Moving rainbows and making photographic luck
Triple Rainbow and Guanaco
During our recent visit to Torres Del Paine I witnessed the most amazing and unique light show of my entire life. Having already shot two sunrises at Lago Pehoe, I was in search of something a bit different that would include fall colors and a reflection. After searching for several days while we were out with the family exploring the park, I finally found a good location late in the trip. Knowing the weather forecast was calling for thick low clouds and rain the next morning at sunrise but clearing by mid mid-morning, I decided I hedged my bets and wait out the weather just in case some sunrise light snuck in under the clouds.
Being that my chosen location was close to the car, I decided to bring along my laptop and do some editing while waiting for the light. As expected, the mountains were covered in clouds at sunrise, and I sat in the truck hiding from the rain. But by 9:30 I could see the clouds starting to thin towards the East. Thinking sun and rain often means rainbows, I decided to wait a bit longer to see what happened. By about 9:45 as the rain started to breakup, I could see a faint rainbow growing to my west as the sun was coming over the hills to my east. Within a few minutes the rainbow started gaining strength and became a double rainbow… I knew the game was on. From my sunrise location the rainbow wasn’t a particularly interesting composition, with just some rolling hills to my west. But knowing rainbows can be moved based on your angle toward the sun, I thought maybe if I moved toward the northeast I could reposition the rainbow over the mountains.
With my wipers running full speed and mud flying into the air I did my best offroad rally driving impression along on the dirt park road. Good thing there are basically no other cars on the road during the winter. As I worked my way north the rainbow started to shift position, but as the road bent more toward the east, I could tell it wasn’t going to line up over the mountains as I had hoped.
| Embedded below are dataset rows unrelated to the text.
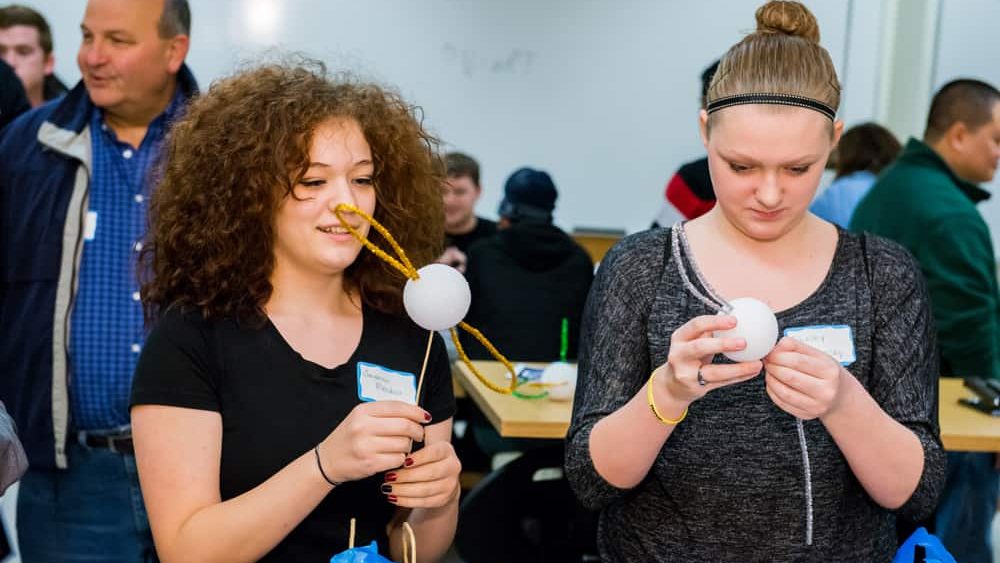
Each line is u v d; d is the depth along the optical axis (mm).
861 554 1279
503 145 5066
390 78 4945
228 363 1241
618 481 1227
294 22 4828
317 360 1276
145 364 1223
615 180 5141
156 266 1300
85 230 2117
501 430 2193
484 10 4961
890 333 1262
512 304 3305
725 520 1248
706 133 1246
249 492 1164
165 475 1178
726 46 5086
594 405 1272
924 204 2826
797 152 1135
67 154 2105
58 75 4582
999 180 4672
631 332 1287
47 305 2070
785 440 1234
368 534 1310
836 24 5047
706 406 1252
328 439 1149
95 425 2096
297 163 1210
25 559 2137
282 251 1289
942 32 4953
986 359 2771
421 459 1201
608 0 5004
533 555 2111
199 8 4738
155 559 1369
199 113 1299
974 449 2123
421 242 1425
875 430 1155
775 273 1271
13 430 1389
Deciding to compromise (rainbow vs mountains), I skidded to a halt in the dirt parking lot of Mirador Nordenskjold and pulled out my camera. After taking a few quick photos from the parking lot I could see the composition still wasn’t quite working because there was a harsh shadow across the bottom of my field of view.
Thinking of the late Galen Rowell and the story of his famous rainbow shot of the Dalai Lama’s palace in Tibet, I decided to move the rainbow with my feet. I quickly grabbed and extra battery and made sure I had plenty of space on my memory card. Knowing there were no horse tours that time of year I started running tripod in hand along the horse trail that leads north from the parking lot. After about 20 min of running, I crested a hill and found the double rainbow had now become a triple rainbow like none I had ever seen. The third rainbow was at a completely different angle from the other two. Combined with a dark foreboding sky and the mountains, I began to search for a composition when a tiny guanaco crested the hill below the rainbows.
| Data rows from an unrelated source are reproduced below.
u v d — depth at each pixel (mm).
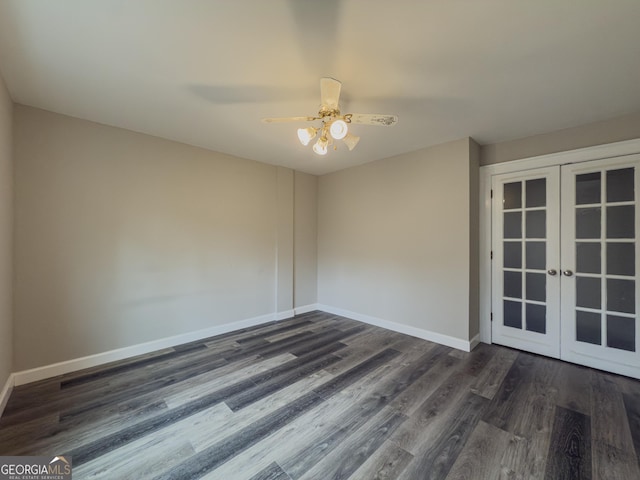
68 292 2557
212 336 3533
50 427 1818
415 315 3521
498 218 3189
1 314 1991
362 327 3900
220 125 2771
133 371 2592
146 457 1582
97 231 2709
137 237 2949
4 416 1924
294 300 4531
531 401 2121
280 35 1566
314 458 1584
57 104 2352
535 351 2969
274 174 4199
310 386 2346
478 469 1513
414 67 1848
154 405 2070
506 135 2998
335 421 1899
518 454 1611
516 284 3092
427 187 3387
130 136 2889
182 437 1743
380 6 1362
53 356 2482
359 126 2783
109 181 2770
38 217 2412
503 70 1873
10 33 1525
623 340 2512
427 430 1811
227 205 3678
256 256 4004
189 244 3336
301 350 3100
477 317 3268
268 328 3857
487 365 2719
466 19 1440
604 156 2576
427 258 3400
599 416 1942
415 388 2311
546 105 2344
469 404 2086
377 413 1982
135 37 1581
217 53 1723
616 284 2547
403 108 2404
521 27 1490
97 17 1427
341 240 4465
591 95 2180
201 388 2309
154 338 3074
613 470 1502
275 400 2143
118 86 2086
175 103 2336
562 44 1617
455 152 3141
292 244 4469
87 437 1730
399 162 3668
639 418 1919
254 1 1331
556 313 2842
It was almost as if I had dreamed the shot, or it was being given to me from a higher place. All I had to do was be open to the idea and put myself in position and the rest just would happen on its own. I spent the next 30 minutes photographing the scene as the clouds moved, the rainbows came and went, all the while the guanaco posed on top of the hill. As I moved around searching for different compositions, I knew full well this was a chance of a lifetime and was something totally unique and unrepeatable. I shot every composition and exposure I could possibly think of while obsessively checking my camera settings to make sure I wasn’t screwing things up.
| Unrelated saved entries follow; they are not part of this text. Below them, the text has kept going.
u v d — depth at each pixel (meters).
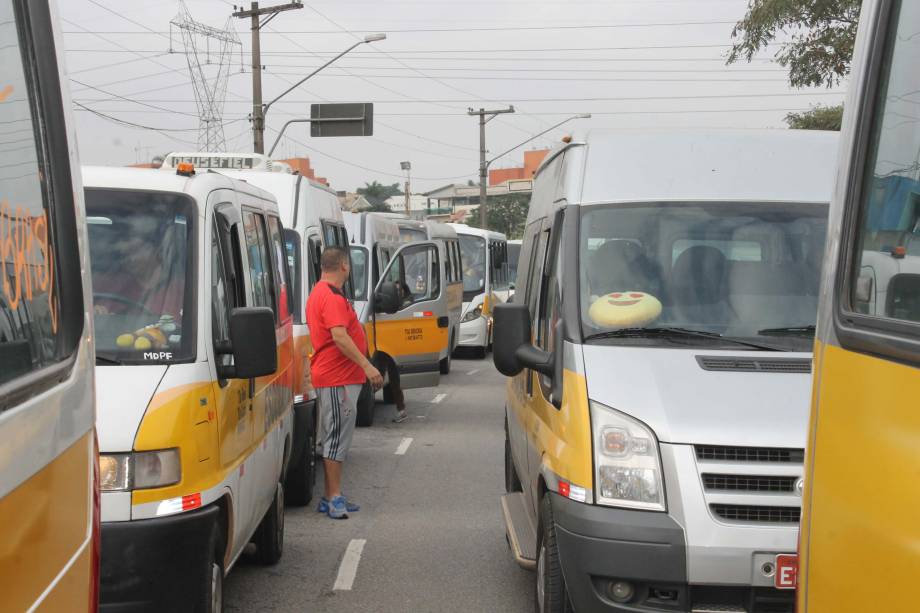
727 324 5.78
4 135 2.33
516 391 7.56
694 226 6.16
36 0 2.72
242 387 5.89
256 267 7.00
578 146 6.60
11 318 2.26
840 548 2.53
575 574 4.95
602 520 4.87
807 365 5.41
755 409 5.04
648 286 5.94
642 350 5.53
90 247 5.45
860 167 2.72
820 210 6.24
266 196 8.14
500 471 11.21
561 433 5.33
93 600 2.86
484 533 8.52
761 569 4.76
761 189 6.35
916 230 2.36
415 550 7.99
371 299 14.57
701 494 4.84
In the end I had visualized the potential for an image of more than just a rainbow, by understanding how one’s angle toward the sun changes the location of a rainbow I was able to make my own photographic luck. While the shot I had previsualized of the rainbows leading directly to the mountains didn’t quite work out, being in the right place and open to possibilities created something even more special that will always be one of my favorite photos. Just don’t tell the rental car company! With a white rental truck that was now completely brown with mud, I drove slowly back across the park to our hotel with the Shakira cranked on the radio, and the joy that comes from knowing I had witnessed something special and nailed the shot as well. Needless to say, my family was a bit worried when I showed up more than two hours late from shooting sunrise, but when they saw the photo, they also realized something special had happened.
Recap: I knew I had a good shot, but after I shared the shot with a few friends I started to realize that this might truly be a once in a lifetime shot. After some research it turns out a triple rainbow is rarer than I expected. No one I know has ever seen or recorded one. I am guessing the third rainbow is made from sunlight reflecting off the lake in the foreground, which could explain why it is at a different angle than the other two rainbows. A friend found a BBC article that says only 5 triple rainbows have ever been photographed (which I find hard to believe). I have since sent the photo off to the BBC and Optica (which studies the “science of light”) and look forward to hearing their thoughts on the photo.